Ostkreuz Tower of Doom

Minutes from the Ostkreuz Tower design planning committee meeting (ca. 1912):

Head of City Planning: How are the plans going for my diabolical lair of doom and despair? [strokes evil overlord‘s pointy beard and burst out with maniacal laughter]

Chief Architect: About that. I got your specs and there are a few details we need to go over…

HoCP: [cocks eyebrow mid-maniacal-laughter] ?

CA: Page 6, paragraph 13. When you write “The Tower of Doom shall be standing at the top of a massive dark volcano spitting rivers of glowing lava amidst bursts of thunder and the howling of a thousand souls bound for eternal damnation”… I don’t think we have the budget for that.

HoCP: What? But that was a fundamental part of the design!

CA: Sorry.

HoCP: What about the flock of fire-breathing dragons, then?

CA: I doubt Animal Control will go for that.

HoCP: The moat? At least give me the moat and giant man-eating crocodiles!

CA: We looked into that and it just doesn’t sound practical.

HoCP: But how are people to guess this is a train-station water cistern, if it doesn’t carry an adequate sense of doom and heavy foreboding?

CA: Well, there are a few things we can do…

HoCP: listening…

CA: We could make the tower really ominous and lugubrious, like something out of a Tolkien novel. Make it entirely black. But not some sleek shiny black: we go for suffocating, light-absorbing, black-as-coal black. Something that would look great against our typical backdrop of sunless gray skies…

HoCP: Keep going, I like what I’m hearing…

CA: Shape-wise, I was thinking we’d go for a martial theme: dangerous and uninviting, military without the reassuring overtones… a pointy prussian helmet, maybe?

HoCP: That sounds awesome! And so appropriate for a building that will define the landscape of the neighbourhood.

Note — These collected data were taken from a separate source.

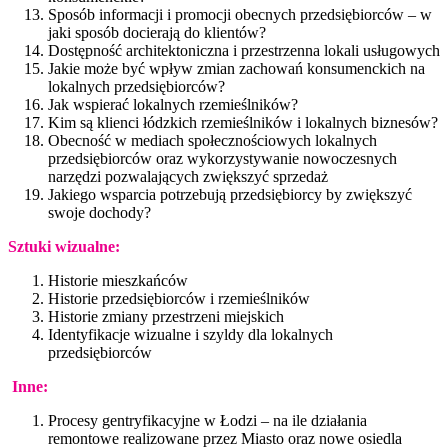
Sposób informacji i promocji obecnych przedsiębiorców – w
jaki sposób docierają do klientów?
Dostępność architektoniczna i przestrzenna lokali usługowych
Jakie może być wpływ zmian zachowań konsumenckich na
lokalnych przedsiębiorców?
Jak wspierać lokalnych rzemieślników?
Kim są klienci łódzkich rzemieślników i lokalnych biznesów?
Obecność w mediach społecznościowych lokalnych
przedsiębiorców oraz wykorzystywanie nowoczesnych
narzędzi pozwalających zwiększyć sprzedaż
Jakiego wsparcia potrzebują przedsiębiorcy by zwiększyć
swoje dochody?
Sztuki wizualne:
Historie mieszkańców
Historie przedsiębiorców i rzemieślników
Historie zmiany przestrzeni miejskich
Identyfikacje wizualne i szyldy dla lokalnych
przedsiębiorców
Inne:
Procesy gentryfikacyjne w Łodzi – na ile działania
remontowe realizowane przez Miasto oraz nowe osiedla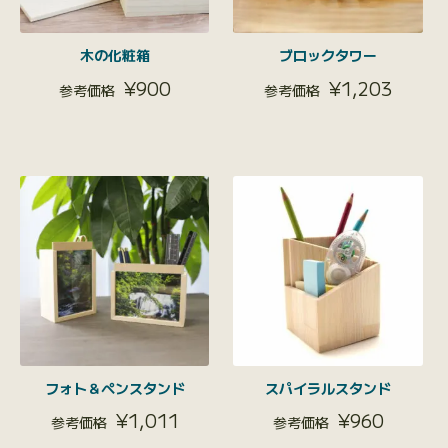
木の化粧箱
ブロックタワー
¥
900
¥
1,203
フォト＆ペンスタンド
スパイラルスタンド
¥
1,011
¥
960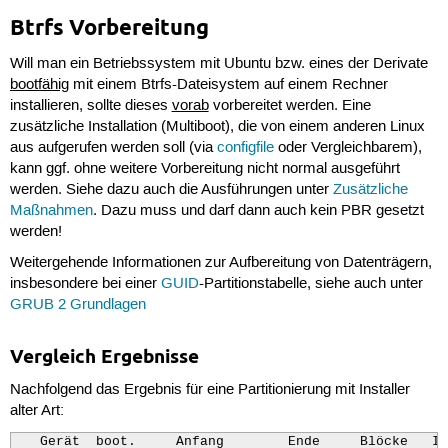
Btrfs Vorbereitung
Will man ein Betriebssystem mit Ubuntu bzw. eines der Derivate
bootfähig
mit einem Btrfs-Dateisystem auf einem Rechner
installieren, sollte dieses
vorab
vorbereitet werden. Eine
zusätzliche Installation (Multiboot), die von einem anderen Linux
aus aufgerufen werden soll (via
configfile
oder Vergleichbarem),
kann ggf. ohne weitere Vorbereitung nicht normal ausgeführt
werden. Siehe dazu auch die Ausführungen unter
Zusätzliche
Maßnahmen
. Dazu muss und darf dann auch kein PBR gesetzt
werden!
Weitergehende Informationen zur Aufbereitung von Datenträgern,
insbesondere bei einer
GUID
-Partitionstabelle, siehe auch unter
GRUB 2 Grundlagen
Vergleich Ergebnisse
Nachfolgend das Ergebnis für eine Partitionierung mit Installer
alter Art:
   Gerät  boot.     Anfang        Ende     Blöcke   Id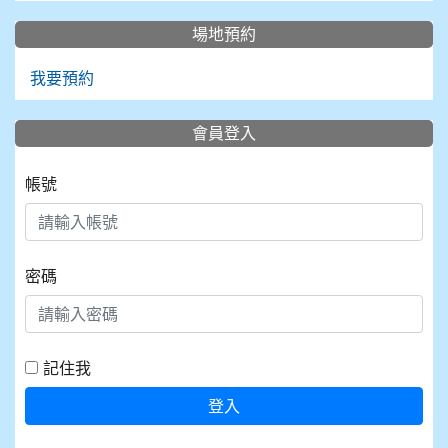
場地預約
我要預約
會員登入
帳號
密碼
記住我
登入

When can you start?

CA: The wheels are already in motion, sir…

HoCP: Beautiful, beautiful… [strokes mean-looking white Persian cat while adjusting glass eye] Everything is going according to the plan…

[both erupts in evil laughters]

I’m not saying this is how it happened.

But you’ll have to agree there’s a strong possibility.

If you ever happen by Germany…


While discussing the finer points of Berlin’s traumatic history and the intriguing question of how the wall partition may have been extended across the Spree river (and what would have prevented people from simply swimming their way West):

Calmly hypothesise:

… by restricting access to the river, through additional barricades and watch-towers…

Do not shout:

Sharks mit fucking Laserstrahlen!!!


When the workshop organiser congratulates you on receiving First Prize for “Best Workshop Poster” and casually suggests that you treat yourself to a nice evening out with the prize money:

Do say:

I could not possibly take sole credit for this recognition of what was a collective research effort. I shall be taking my colleagues out to the finest restaurant this town has to offer!

Do not say:

Actually… I had to promise 20 euros per vote. I am still largely out of pocket on that one.


Upon hearing that this year marks the anniversary of 150 years of Japanese-German friendship:

Do say:

Yes, indeed. Who could forget the fine contributions of German culture to Japan’s enlightened Meiji era and its constitutional reform. Not to mention Mori Ōgai’s influential translations of Germany’s greatest poets…

Do not say:

About fucking time we gave it another go. Nobody will see it coming!

Let’s just leave Italy out this time, though.


Germany’s similarity to Japan in its lack of appreciation for deadpan, combined with a much lower linguistic threshold, could prove quite lethal to my complete absence of self-censorship in a social setting…

points at torrential tropical downpour outside his window, complete with 3pm nightfall, criss-crossing lightning and thunder galore…

See, Berlin: this is how it’s done.

Of course the Germans have a sense of humour!

They are just a touch sensitive, so please don’t joke about it.